Manhattan’s New York Sushi Ko is only the most recent sophisticated restaurant to feature creative dishes made with Hormel Spam, and foodies and hipsters in fashionable neighborhoods have flocked to the foods. Spam is a well-known delicacy in Hawaii, and the New York facilities offer the island’s musubi (fried Spam, rice, seaweed) and other Spam fried rice bowls with seared ahi and flourishes of fresh pineapple, according to an April report on Gothamist.com. Sushi Ko’s chef playfully acknowledges that his contents are fresh — “fresh from the can” and sourced locally — “from the nearest bodega.”
O Canada! Skylar Murphy, 18, happened to show up at Alberta’s Edmonton International Airport in September 2013 with a black-powder-loaded pipe bomb in his carry-on, ready to board an international flight. Agents confiscated the bomb but allowed Murphy to continue on his trip, and in fact police were not notified, nor were possible “terrorism” ties examined, until four days later. (Canada’s version of the Transportation Security Administration is not allowed to apprehend or detain passengers.) In December, the harsh hammer of justice finally slammed down on Murphy. He was fined $100 and sentenced to a year of probation.
Unclear on the Concept: Britain’s most-tattooed man (the former Mathew Whelan, 34, now “King of Ink Land Body Art The Extreme Ink-Ite”), whose body is 90-percent ink-covered, finally acknowledged in March that he needed to undergo laser removal to clear up his skin. However, “Body Art,” as he is known, then explained that he was spending the equivalent of about $10,000 on removal just so he could start over with new tattoos.
Least-Competent First Responders:
(1) In February, East Detroit High School swim instructor Johnathan Sails, 24, sitting poolside, dived in to help a drowning student — but only after first going to the locker room to change from his street clothes. He was charged with involuntary manslaughter when the student died. (2) When a 6-year-old girl had her finger severed by a closing door in school in December, administrators at the Dickinson School District near Houston merely called her parents to come take the girl to the hospital. The principal denied it was an “emergency,” since the girl’s finger, after all, had already been bagged in ice. (3) When a fire alarm sounded in February at Como Park High School in St. Paul, Minnesota, one girl was in the school swimming pool, and the outside temperature was minus 5 F, but several faculty members insisted (by protocol) that she leave the building dressed as she was (barring her, even, from waiting in a teacher’s car because it is against the rules).
Least Competent Criminals
At a press conference in April, as Houston police officers announced they were after two burglars who had broken into Katz’s lingerie boutique, surveillance video showed two armed men cautiously creeping through the store until one accidentally bumped the other, apparently startling the bumped man, who turned and fired — causing the first man to fire back. Officers counted nearly a dozen bullet holes in the store. Said the Houston press briefer, these are “by far some of the clumsiest crooks that I’ve seen in a long time.”

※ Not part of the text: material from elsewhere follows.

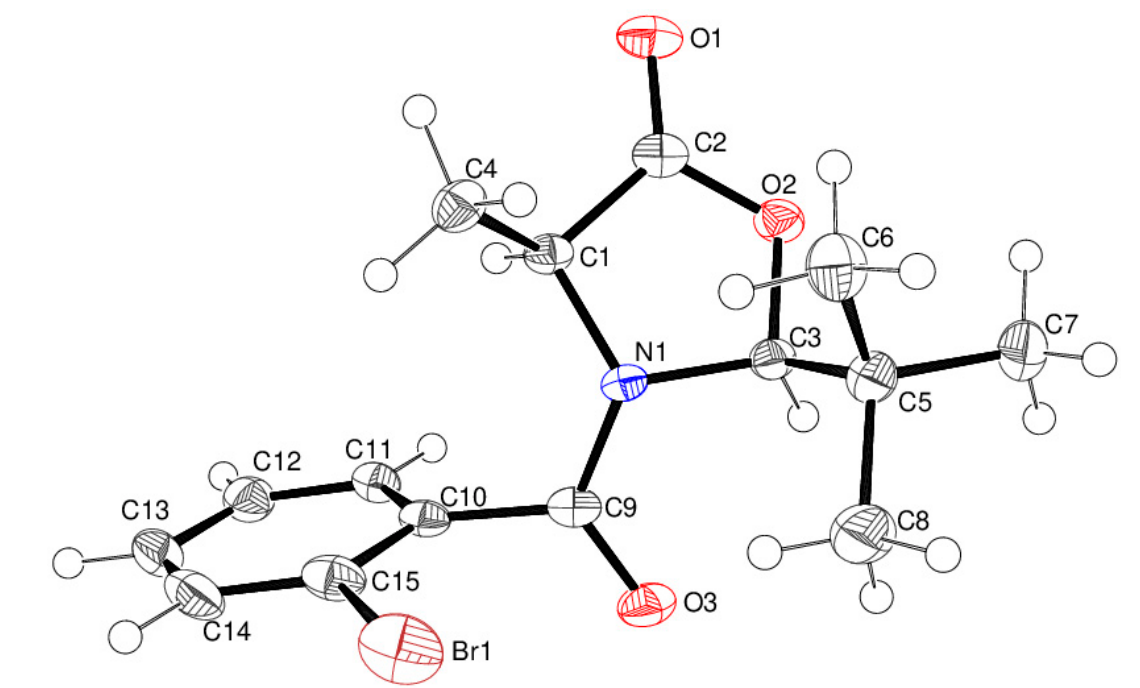
Figure 2. The asymmetric unit of ( II ) showing 50% displacement ellipsoids. Figure 2. the asymmetric unit of ( II ) showing 50% displacement ellipsoids.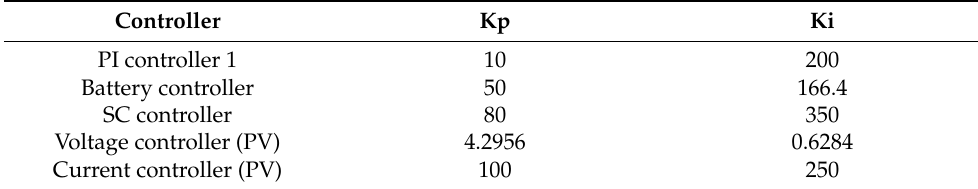
Table 1. Optimal values of PI controllers.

In a popular April “viral” Internet news story, three young men were spotted on late-night surveillance video at a drinking-water reservoir near Portland, Ore., with one of them relieving himself into the 38-million-gallon facility. Utility officials initially decided to flush the entire contents rather than endure complaints by customers (most of whom were likely unaware that the same reservoir routinely tolerates wild-animal urination, long ago declared no health risk). Dallas Jeffrey Delynn, 18, was charged with trespassing and unlawful urination and might receive a sentence similar to that of Portland’s last reservoir urinater (merely 24 hours’ community service). By contrast, a week later in San Antonio, Texas, Daniel Athens, 23, was sentenced to 18 months in prison for his own late-night tinkle. Athens had pleaded guilty to urinating against an outside wall of The Alamo (of course a sacred Texas monument).